Dataset entries:
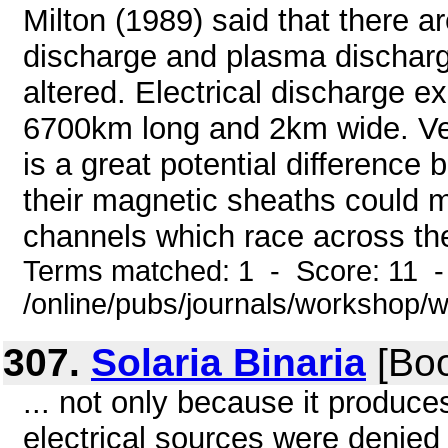
Milton (1989) said that there 
discharge and plasma discharge
altered. Electrical discharge e
6700km long and 2km wide. Venu
is a great potential difference
their magnetic sheaths could me
channels which race across the
Terms matched: 1 - Score: 11 
/online/pubs/journals/workshop/
307.
Solaria Binaria
[Boo
... not only because it produces
electrical sources were denied 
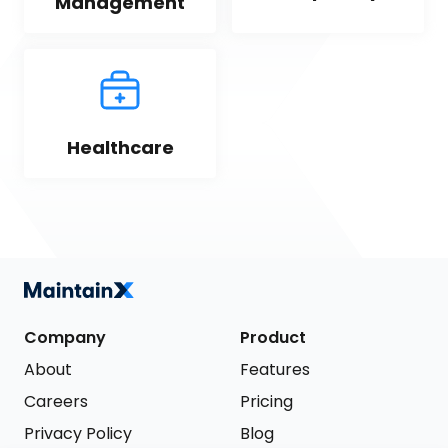
Management
Healthcare
Company
Product
About
Features
Careers
Pricing
Privacy Policy
Blog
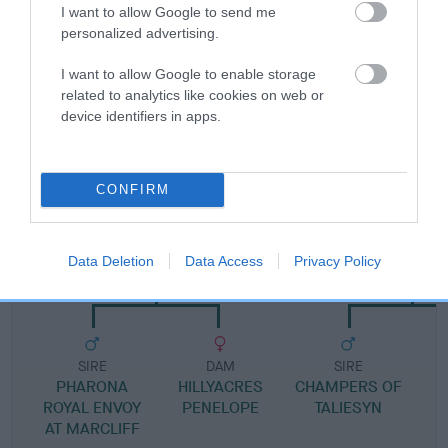
Pedigree
I want to allow Google to send me
personalized advertising.
I want to allow Google to enable storage
related to analytics like cookies on web or
DAM
device identifiers in apps.
ROYAL ACCLAIM
CONFIRM
SIRE
DAM
ARBEEL ARTHUR COVE
KIM OF YNYSGL
Data Deletion
Data Access
Privacy Policy
SIRE
DAM
SIRE
PHARONA
HILLYACRES
CHAMPERS OF
ROYAL ENVOY
PENELOPE
TALIESYN
G
AT MARCLIFF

• _AIM OF THE EXERCISE_: This exercise calls for the lines from the one holding "related to analytics like cookies on web or" through the end of the entries, transcribed exactly and with nothing more.

• _EXERCISE OUTPUT_:
related to analytics like cookies on web or
DAM
device identifiers in apps.
ROYAL ACCLAIM
CONFIRM
SIRE
DAM
ARBEEL ARTHUR COVE
KIM OF YNYSGL
Data Deletion
Data Access
Privacy Policy
SIRE
DAM
SIRE
PHARONA
HILLYACRES
CHAMPERS OF
ROYAL ENVOY
PENELOPE
TALIESYN
G
AT MARCLIFF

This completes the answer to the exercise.